Outdoors: The Misadventures of Camping Without a Fire Leave a comment

By Daniel Warn / dan@yelmonline.com

What’s camping without a campfire?

That’s the question that ruled my wife’s thoughts after I raced home after work on a recent Friday with news that I was sure she didn’t want to hear.

Margaret’s favorite part of camping is sitting around the fire, staying up late, enjoying the company of her family, maybe roasting a marshmallow, but ultimately losing herself in the hypnotic dance of the flames.

“I think there might be a burn ban in place,” I told her when I got home from work.

She was already packing our BMW with all our camping gear with our four-year-old, Madelyn, in tow, “helping.”

Margaret looked at me with the kind of blank stare that could either mean she didn’t quite grasp the implications of what I was talking about, or, more likely, was tempering a sudden-onset hurricane of freak-out at the sound of the news.

“Yeah, the paper reported a countywide burn ban,” I said. “Let’s check to see if Grays Harbor has one too.”

I was trying to give us both hope, though I suspected the ban was statewide.

We were all set to spend the weekend at Ocean City State Park, near Ocean Shores.

She disappeared inside our three-bedroom apartment and came back, quicker than I expected.

“You’re right,” she said, frowning, clenching her teeth, taking measured breaths. “There’s a burn ban.”

“Did you check to see if it covers campfires?” I asked.

“Yes, Dan, I did,” she replied, the inner storm gathering speed and velocity.

I switched to full-on damage control.

“We can still have a great time camping,” I said, always the consummate optimist.

She went through a smattering of reasons why the campout would be hampered without a campfire as I unloaded all the firewood she had painstakingly packed. “The menu will have to change,” was a popular one.

I assured her that we could still have hot dogs roasted over a flame, but we would need to pick up some propane for our camping stove. I also told her that sitting out by a lantern was just as wonderful as a campfire.

She said the mosquitoes would eat us alive. I assured her it wasn’t mosquito season, that we didn’t even need insect repellent.

She looked dubious for a moment, clearly doubting my mosquito-season claims, and then an idea hit her.

She looked at me slyly and said, “We can just light the fire and say we didn’t hear about the ban.”

I told her we couldn’t do that, because the park ranger comes by every two hours with the job to, specifically, keep people from lighting fires.

So we went to Walmart to get some propane.

They were sold out.
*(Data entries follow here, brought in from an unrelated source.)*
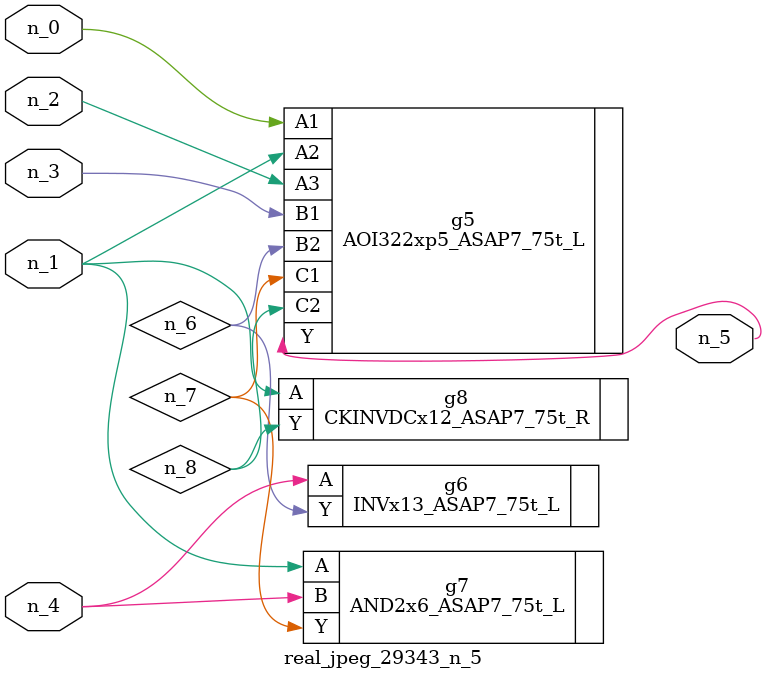
<source format=v>
module real_jpeg_29343_n_5 (n_4, n_0, n_1, n_2, n_3, n_5);

input n_4;
input n_0;
input n_1;
input n_2;
input n_3;

output n_5;

wire n_8;
wire n_6;
wire n_7;

AOI322xp5_ASAP7_75t_L g5 ( 
.A1(n_0),
.A2(n_1),
.A3(n_2),
.B1(n_3),
.B2(n_6),
.C1(n_7),
.C2(n_8),
.Y(n_5)
);

AND2x6_ASAP7_75t_L g7 ( 
.A(n_1),
.B(n_4),
.Y(n_7)
);

CKINVDCx12_ASAP7_75t_R g8 ( 
.A(n_1),
.Y(n_8)
);

INVx13_ASAP7_75t_L g6 ( 
.A(n_4),
.Y(n_6)
);


endmodule
</source>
Following my guidance, Margaret refrained from buying insect repellent.

We looked at nearby stores for more propane.

All sold out.

Finally, we went to a sporting goods store at Capital Mall in Olympia where I found a small selection of propane.

It was a brand I was not familiar with, so I grabbed the smallest one to ensure it would fit our camping stove. The medium-sized ones looked too fat to fit on the stove’s intake apparatus.

At long last, we arrived at the campsite. We set up our tent and our canopy, arranging our food on the picnic table. I set out the stove on top of the campfire grate and we were all set to enjoy a great time.

Margaret went for a walk, saying that she would start dinner when she got back.

Wanting to help, I decided to get the food going while she was gone.

The propane didn’t fit.

It was too small.

When Margaret got back, I tentatively told her the news.

I don’t know what I was expecting, but if her reaction to the news of no fires was any indication, I was prepared for the worst. I wanted so desperately for her to have a good time, and didn’t want my mistakes to cause her distress.

Upon hearing the news, she exhibited the kind of grace and decorum that made me fall in love with her.

“I guess we’ll have peanut butter and jelly,” she said, refusing to make me feel worse at my blunder than I already did.

Don’t worry, we got propane the next day.

When dark fell, and we were huddled around the lantern, being eaten by mosquitoes, we looked around at the other campsites.

Campfires everywhere.

By then, we were committed to our plight, and like any self-respecting American, we took the high road. Or, maybe, the “greater than thou” road.

“I can’t believe they are lighting campfires in a burn ban,” Margaret said. “Don’t they know how dangerous that is?”

I smiled and swatted a mosquito.

It seemed that all was forgiven.

That was before she got 30 mosquito bites.